This was the baseline normal case for girls.

Western pedophile obsession (where all sexuality of people under 20 or so is a big taboo - this has little to do with what psychology calls "pedophilia") is a highly atypical case. 7th century Arabic children marriage, and fucking of prepubescent 9 year old girls was also rather atypical.

Not that it matters what's typical and what's not - abject poverty, illiteracy, and lack of broadband Internet are historical norm, and yet I much rather prefer atypical modern situation.

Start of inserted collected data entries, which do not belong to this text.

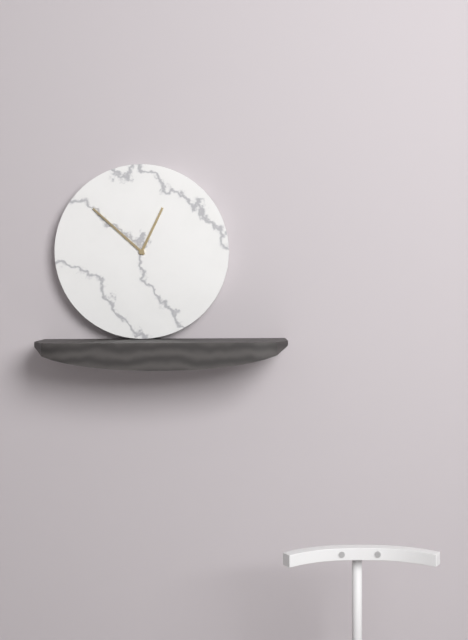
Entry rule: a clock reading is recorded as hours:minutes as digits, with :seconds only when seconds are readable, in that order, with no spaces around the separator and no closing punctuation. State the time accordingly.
12:52
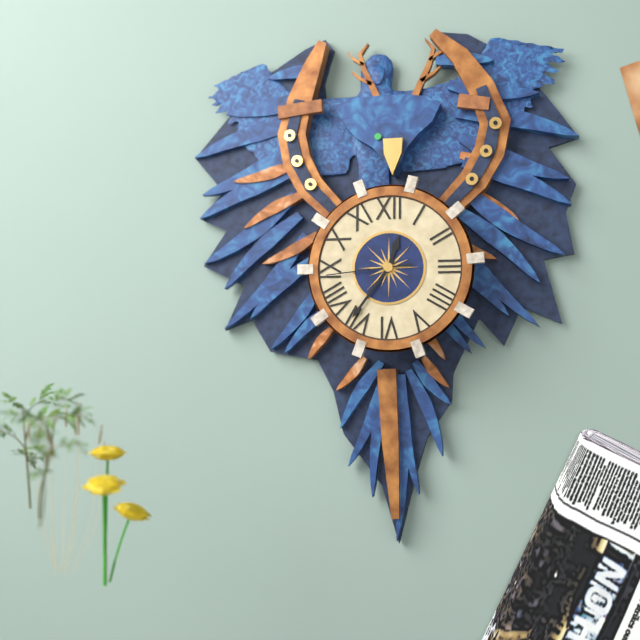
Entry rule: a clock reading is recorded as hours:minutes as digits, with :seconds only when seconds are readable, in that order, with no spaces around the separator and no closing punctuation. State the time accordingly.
12:36:44
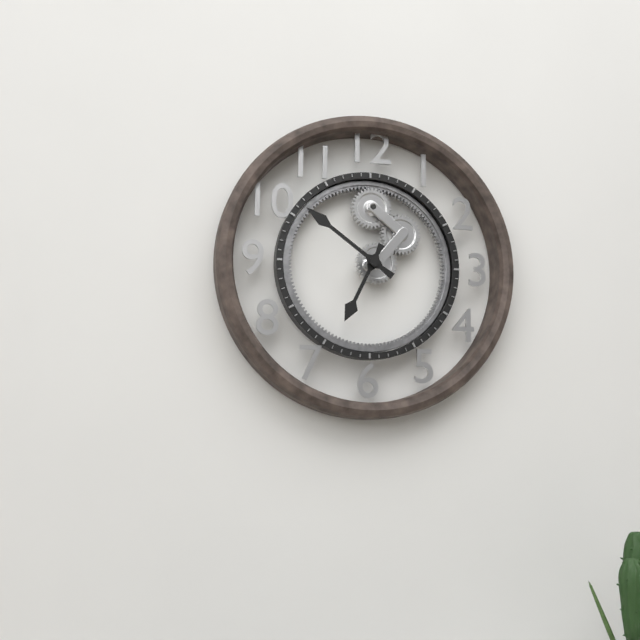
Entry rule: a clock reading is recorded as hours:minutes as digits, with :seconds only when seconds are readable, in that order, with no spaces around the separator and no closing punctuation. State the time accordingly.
6:51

Anyway, what we see here is a conflict of values - Muhammed fucking a 9 year old was acceptable within his culture, and is not considered acceptable within ours - not even for most modern Muslim countries. Aisha most likely didn't mind getting fucked, and nobody was weirded out by this, in spite of modern fiction of "age of consent". She was most likely not scarred for life or anything like that - these laws exist primarily to make adult bigots feel good, not to "protect" children, and evidence is clear that plenty of teenagers (and an occasional pre-teen) have sex and enjoy it.

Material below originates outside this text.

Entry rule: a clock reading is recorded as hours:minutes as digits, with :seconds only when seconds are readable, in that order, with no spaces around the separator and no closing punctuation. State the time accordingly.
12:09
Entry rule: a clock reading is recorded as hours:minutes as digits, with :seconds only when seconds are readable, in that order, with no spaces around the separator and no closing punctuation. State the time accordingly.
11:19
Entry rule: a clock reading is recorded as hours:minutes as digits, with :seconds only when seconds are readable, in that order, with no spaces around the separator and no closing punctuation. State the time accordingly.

Lesson #3 - Freedom of speech


But that's not all. On top of one value dissonance about sex with pre-teens we have a second value dissonance about free speech and religious respect.

In Western culture since the Enlightenment, we have been very strongly attached to the idea that there is nothing that cannot be criticized. Yes, laws of different countries prohibit different kinds of speech (including United States, Supreme Court's favourite activity is making exceptions to the First Amendment and Elena Kagan doesn't seem any different here) - but every time such law is applied the media get freaked out and people feel highly uneasy about it. Even people who want to limit freedom of speech considerably universally consider it to be the default case - exceptions to be few and made only when "necessary".

These believes are not shared by many, apparently including modern Muslim societies. It seems that they approach Muhammed cartoons from another direction - that people's religious believes should be respected, and their holy figures shouldn't be mocked - freedom of speech being far lower in their order of priorities than that.

They don't even see the cartoons as a freedom of speech issue, just like 7th century Arabs didn't see fucking a 9 year old girl as a child abuse issue, and we don't see the cartoons as a blasphemy issue. Different cultures have different perspectives.

This basic cultural relativism does not mean that all cultures are equally wrong, or equally right. It would be intellectually dishonest to think that your culture is uniquely correct about things, and its beliefs are some sort of human universals - history shows that there are hardly any true human universals, and we might even get rid of death and taxes one day. But you are still free to follow your own culture's value system.

If you think that freedom of speech is valuable, and fucking prepubescent girls is creepy, mocking that and not giving a shit about angry Pakistanis is all fine.

In other words - enjoy the Everybody Draws Muhammad Day.